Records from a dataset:

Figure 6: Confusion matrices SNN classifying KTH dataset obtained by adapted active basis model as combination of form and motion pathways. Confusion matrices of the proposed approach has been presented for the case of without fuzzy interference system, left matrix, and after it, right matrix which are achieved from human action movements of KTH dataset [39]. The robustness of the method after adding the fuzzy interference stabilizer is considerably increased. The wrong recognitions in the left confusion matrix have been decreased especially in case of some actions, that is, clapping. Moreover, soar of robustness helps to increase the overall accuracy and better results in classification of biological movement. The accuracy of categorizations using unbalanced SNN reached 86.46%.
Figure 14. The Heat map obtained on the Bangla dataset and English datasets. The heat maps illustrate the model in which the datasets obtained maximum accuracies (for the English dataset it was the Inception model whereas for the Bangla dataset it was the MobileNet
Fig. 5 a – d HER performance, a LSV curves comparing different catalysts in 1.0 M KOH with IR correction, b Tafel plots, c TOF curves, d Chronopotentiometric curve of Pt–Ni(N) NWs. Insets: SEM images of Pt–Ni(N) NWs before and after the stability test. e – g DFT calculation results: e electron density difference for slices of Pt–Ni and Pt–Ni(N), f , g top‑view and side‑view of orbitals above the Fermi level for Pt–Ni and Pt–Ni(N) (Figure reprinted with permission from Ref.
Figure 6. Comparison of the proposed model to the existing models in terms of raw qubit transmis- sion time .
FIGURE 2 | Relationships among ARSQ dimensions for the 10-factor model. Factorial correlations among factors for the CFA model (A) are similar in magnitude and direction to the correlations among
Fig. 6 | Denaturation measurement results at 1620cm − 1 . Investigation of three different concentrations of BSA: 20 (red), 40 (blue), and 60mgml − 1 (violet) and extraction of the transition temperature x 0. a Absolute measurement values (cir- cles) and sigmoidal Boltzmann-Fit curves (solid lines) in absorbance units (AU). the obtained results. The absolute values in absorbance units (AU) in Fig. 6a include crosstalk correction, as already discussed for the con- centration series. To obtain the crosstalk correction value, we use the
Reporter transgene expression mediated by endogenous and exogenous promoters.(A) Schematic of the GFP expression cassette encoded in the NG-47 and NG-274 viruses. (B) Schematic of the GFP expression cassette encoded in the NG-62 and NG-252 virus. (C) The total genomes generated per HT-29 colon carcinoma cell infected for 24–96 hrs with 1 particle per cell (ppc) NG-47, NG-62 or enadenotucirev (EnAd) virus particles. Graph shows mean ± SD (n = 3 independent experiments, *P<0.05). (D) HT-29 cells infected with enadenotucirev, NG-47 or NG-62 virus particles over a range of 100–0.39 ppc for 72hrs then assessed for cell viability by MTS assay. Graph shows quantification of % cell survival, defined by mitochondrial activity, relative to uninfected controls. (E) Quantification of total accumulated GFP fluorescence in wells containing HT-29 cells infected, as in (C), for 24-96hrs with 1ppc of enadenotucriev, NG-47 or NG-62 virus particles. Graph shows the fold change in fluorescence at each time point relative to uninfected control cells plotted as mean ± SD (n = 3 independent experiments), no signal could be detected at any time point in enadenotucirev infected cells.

What to work on:
The lines to retype run from the start of the entries through the line containing "FIGURE 2 | Relationships"; reproduce them exactly and add nothing.

Result of the task:
Figure 6: Confusion matrices SNN classifying KTH dataset obtained by adapted active basis model as combination of form and motion pathways. Confusion matrices of the proposed approach has been presented for the case of without fuzzy interference system, left matrix, and after it, right matrix which are achieved from human action movements of KTH dataset [39]. The robustness of the method after adding the fuzzy interference stabilizer is considerably increased. The wrong recognitions in the left confusion matrix have been decreased especially in case of some actions, that is, clapping. Moreover, soar of robustness helps to increase the overall accuracy and better results in classification of biological movement. The accuracy of categorizations using unbalanced SNN reached 86.46%.
Figure 14. The Heat map obtained on the Bangla dataset and English datasets. The heat maps illustrate the model in which the datasets obtained maximum accuracies (for the English dataset it was the Inception model whereas for the Bangla dataset it was the MobileNet
Fig. 5 a – d HER performance, a LSV curves comparing different catalysts in 1.0 M KOH with IR correction, b Tafel plots, c TOF curves, d Chronopotentiometric curve of Pt–Ni(N) NWs. Insets: SEM images of Pt–Ni(N) NWs before and after the stability test. e – g DFT calculation results: e electron density difference for slices of Pt–Ni and Pt–Ni(N), f , g top‑view and side‑view of orbitals above the Fermi level for Pt–Ni and Pt–Ni(N) (Figure reprinted with permission from Ref.
Figure 6. Comparison of the proposed model to the existing models in terms of raw qubit transmis- sion time .
FIGURE 2 | Relationships among ARSQ dimensions for the 10-factor model. Factorial correlations among factors for the CFA model (A) are similar in magnitude and direction to the correlations among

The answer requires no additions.